The risk of further spread in the region is considered moderate for the general population but high in the DRC, Lewis stated. The WHO uses a risk assessment scale from low to very high and has not yet recommended travel restrictions for the affected countries.
No cases of Clade I mpox have been reported outside central and eastern Africa, and the CDC considers the risk of it reaching the US as “very low.” However, the CDC continues to recommend vaccination for those exposed to or at high risk of the virus.
The WHO has initiated the Emergency Use Listing process for approved mpox vaccines to facilitate access in lower-income countries lacking their own approvals.
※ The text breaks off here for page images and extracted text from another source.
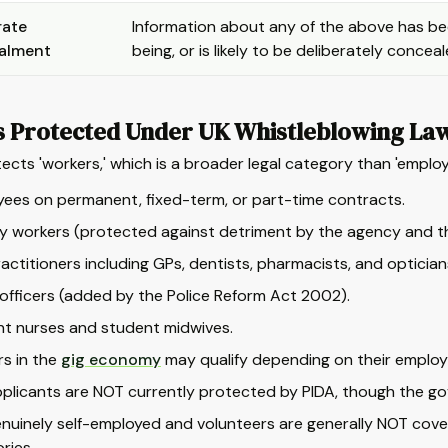
rate
Information about any of the above has bee
alment
being, or is likely to be deliberately concea
s Protected Under UK Whistleblowing La
ects 'workers,' which is a broader legal category than 'employ
ees on permanent, fixed-term, or part-time contracts.
 workers (protected against detriment by the agency and the
actitioners including GPs, dentists, pharmacists, and optician
 officers (added by the Police Reform Act 2002).
t nurses and student midwives.
s in the
gig economy
may qualify depending on their employ
plicants are NOT currently protected by PIDA, though the g
nuinely self-employed and volunteers are generally NOT covere
ries.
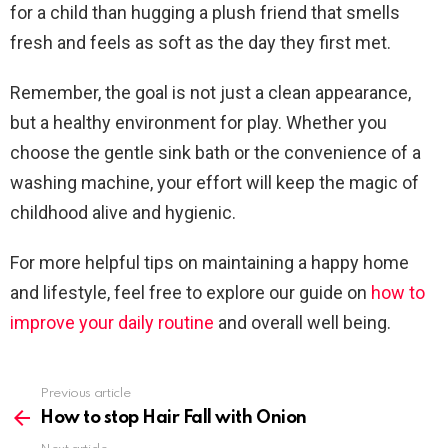
for a child than hugging a plush friend that smells
fresh and feels as soft as the day they first met.
Remember, the goal is not just a clean appearance,
but a healthy environment for play. Whether you
choose the gentle sink bath or the convenience of a
washing machine, your effort will keep the magic of
childhood alive and hygienic.
For more helpful tips on maintaining a happy home
and lifestyle, feel free to explore our guide on
how to
improve your daily routine
and overall well being.
Previous article
See
more
How to stop Hair Fall with Onion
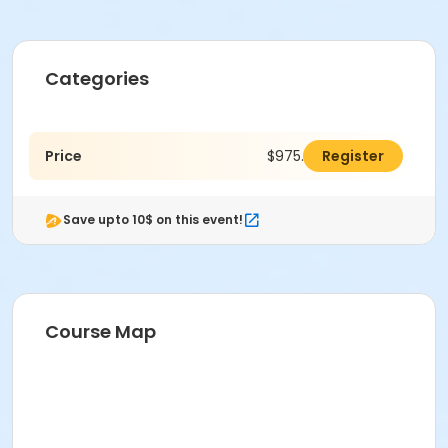
Categories
Price
$975.00
Register
Save upto 10$ on this event!
Course Map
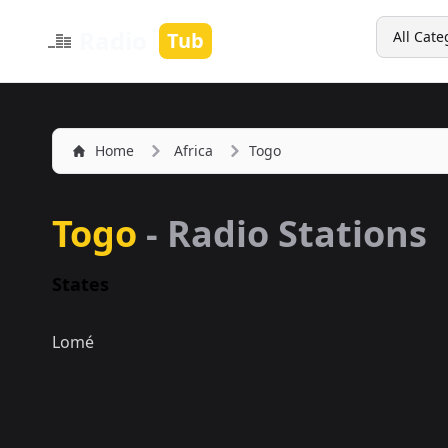
Search
Radio
Tub
All Cate
Home
Africa
Togo
Togo
- Radio Stations
States
Lomé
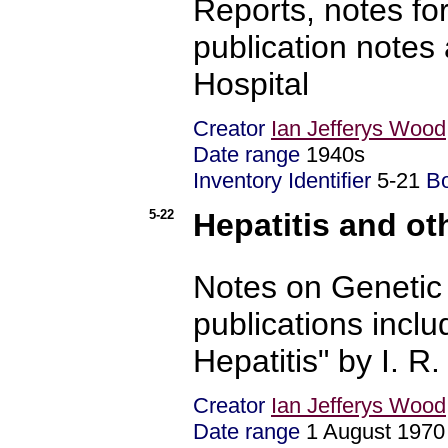
Reports, notes fo
publication notes
Hospital
Creator
Ian Jefferys Wood
Date range
1940s
Inventory Identifier
5-21
B
5-22
Hepatitis and ot
Notes on Genetic 
publications incl
Hepatitis" by I. R
Creator
Ian Jefferys Wood
Date range
1 August 1970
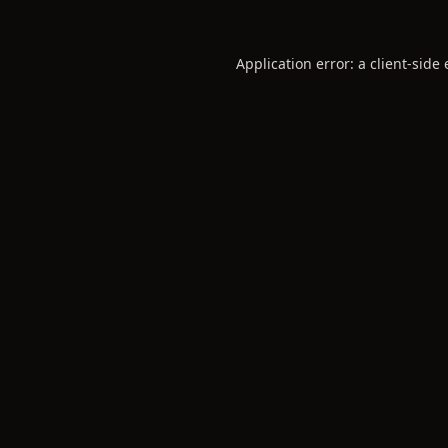
Application error: a
client
-side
Nigeria and the DRC have approved mpox vaccines for emergency use.
The CDC advises anyone who has traveled to the DRC or its neighboring countries in the past 21 days and developed an unexplained rash to seek medical attention immediately and avoid contact with others.
Global efforts to contain the outbreak will require comprehensive international cooperation, said Dr. Tedros. WHO has developed a regional response plan needing $15 million and has allocated $1 million from its Contingency Fund for Emergencies to support the response.
Dr. Michael Ryan, executive director of WHO’s Health Emergencies Program, stressed the importance of better understanding the virus and ensuring adequate funding for international control measures. “We’re once again drawing from the contingency fund to begin the response. It’s crucial to act promptly and effectively to contain this virus,” he said.